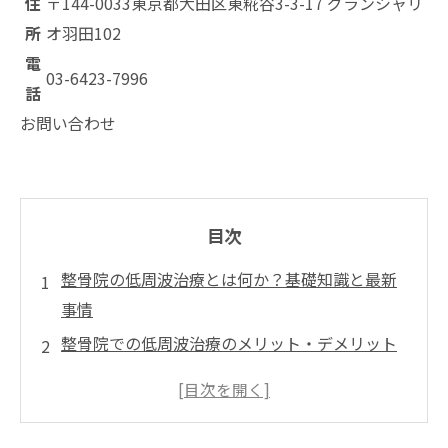
住
〒144-0033
東京都大田区東糀谷3-3-17 グランシャリ
所
オ羽田102
電
03-6423-7996
話
お問い合わせ
目次
整骨院の低周波治療とは何か？基礎知識と最新
事情
整骨院での低周波治療のメリット・デメリット
と注意点
整骨院 低周波治療の安全性と正しい利用法
利用者の体験談・口コミ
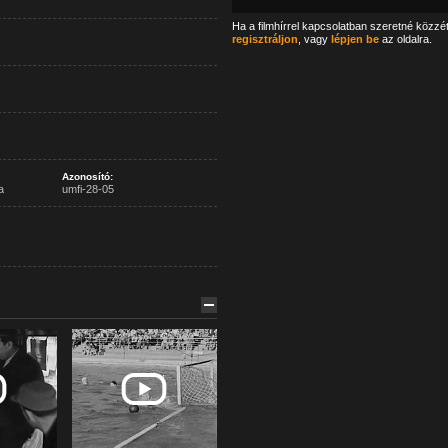
Ha a filmhírrel kapcsolatban szeretné közzé
regisztráljon
, vagy
lépjen be
az oldalra.
Azonosító:
a
umfi-28-05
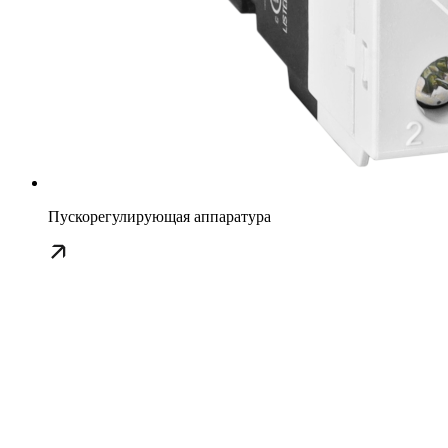
Пускорегулирующая аппаратура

▬▬▬

Print the lines from the line with "az oldalra." to the end of the data above. Include both ends, exclude the pictures, and add nothing else.

az oldalra.
Azonosító:
a
umfi-28-05
Пускорегулирующая аппаратура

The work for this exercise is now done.